Structure and degradation of circular RNAs regulate PKR activation in innate immunity
Covalently closed circular RNAs (circRNAs) are produced by precursor mRNA back-splicing the exons of thousands of genes in eukaryotes. They are generally expressed at low levels and often exhibit cell-type-specific and tissue-specific patterns. The study of circRNAs, especially their function, is challenging due to their circular conformation and sequence-overlap with linear mRNA counterparts.
In a study published in Cell, a team led by Dr. Chen Lingling at the Shanghai Institute of Biochemistry and Cell Biology of the Chinese Academy of Sciences (CAS) and Dr. Yang Li at the CAS-MPG Partner Institute for Computational Biology discovered that most examined circRNAs tend to form 16-26 bp intramolecularly imperfect RNA duplexes. In addition, circRNAs preferentially bind to dsRNA-activated protein kinase (PKR), which is related to innate immunity and act as PKR inhibitors.
In collaboration with Dr. Shen Nan at Shanghai Renji Hospital, the study also showed that dysregulation of circRNA expression and PKR activation is linked to the autoimmune disease systemic lupus erythematosus (SLE).
As circRNAs are stable in examined cells and tissues under normal conditions, the scientists sought to determine whether they could be degraded under certain types of cellular stress. They found that both poly(I:C) and encephalomyocarditis (EMCV) dsRNAs can trigger global circRNA degradation by activated RNase L upon viral infection.
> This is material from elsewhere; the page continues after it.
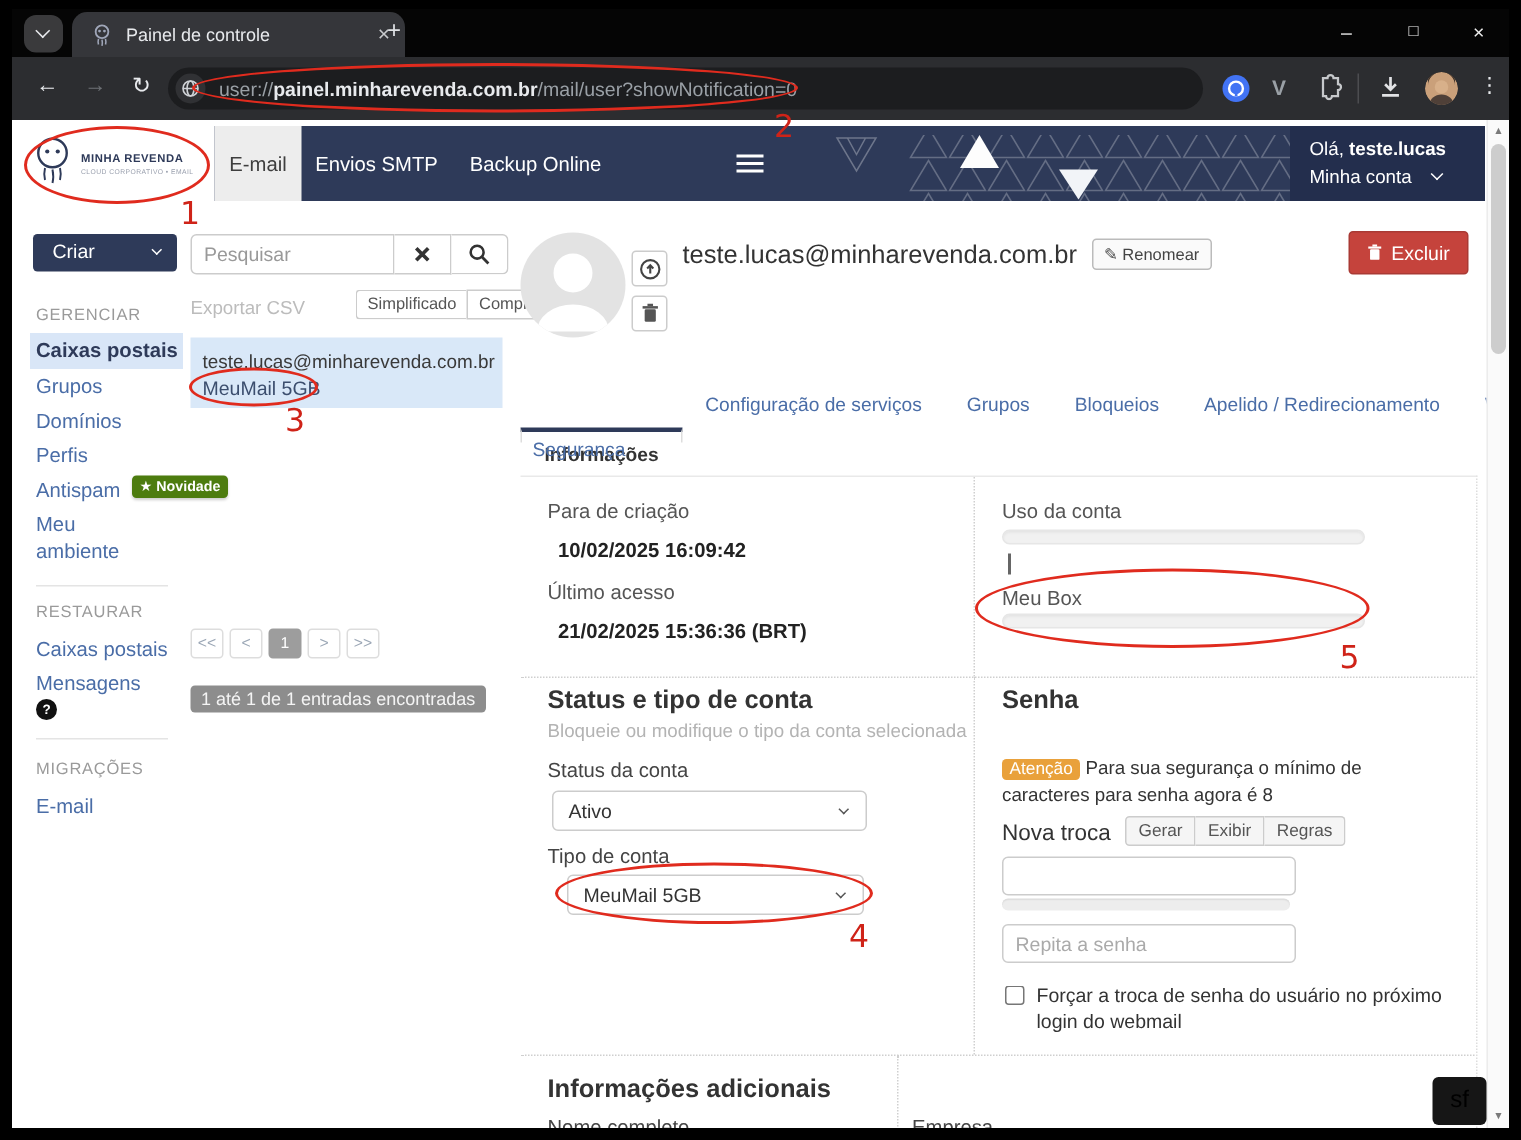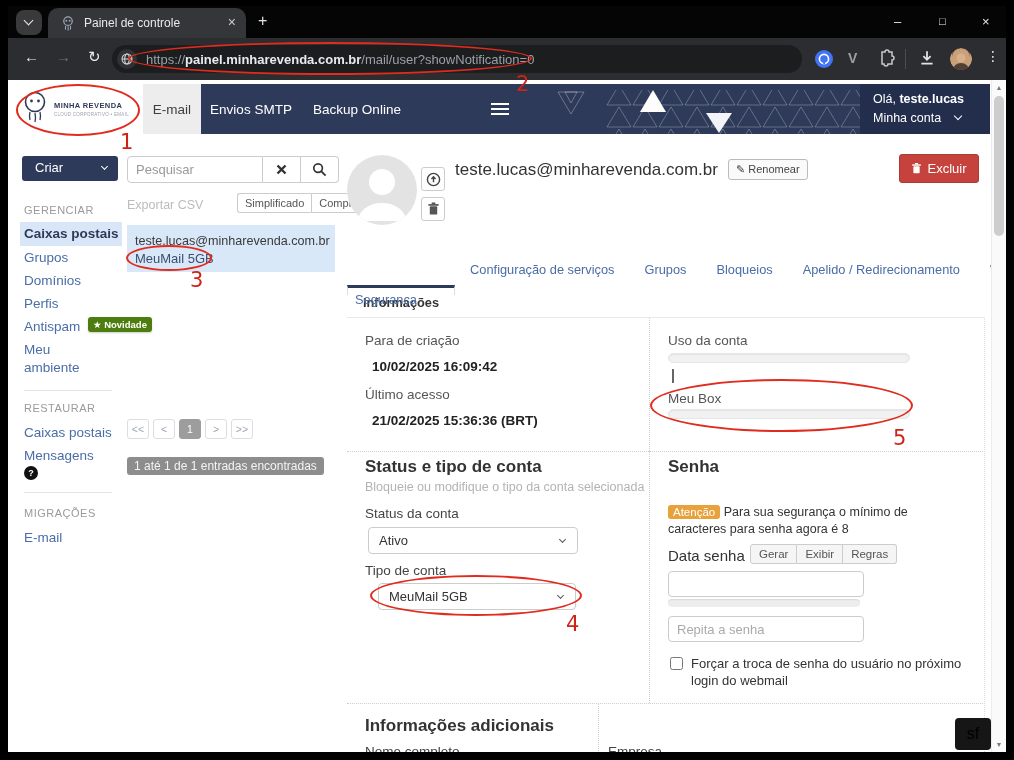"Painel de controle" .tab { width: 198px -> 222px }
Intriguingly, although both circRNAs and linear RNAs are degraded by RNase L, earlier studies by Dr. Chen's lab showed that nascent circRNA production is rare. As a result, the amount of new circRNAs produced from pre-mRNAs cannot overcome rapid degradation by RNase L within a short period after early innate immune responses. This results in global loss of circRNAs and the subsequent release of circRNA-associated PKR, thus allowing PKR activation.
PKR is directly activated by dsRNA and plays a central role in the cytoplasmic response to dsRNA. In order to learn how circRNAs bind to PKR and regulate its activation, the researchers optimized selective 2'-hydroxyl acylation analyzed by primer extension and mutational profiling (SHAPE-MaP) assays and discovered that most examined circRNAs tend to form 16-26 bp imperfect RNA duplexes which can act as PKR inhibitors in cells. This shows that massive and rapid degradation of circRNAs by RNase L is required for PKR activation in the early stage of the innate immune response.
Further examination of SLE patient-derived cells showed reduced circRNA expression, spontaneous RNase L activation and increased PKR. It also showed that over-expression of circRNAs robustly reduced the aberrant PKR activation cascade in SLE patient-derived cells.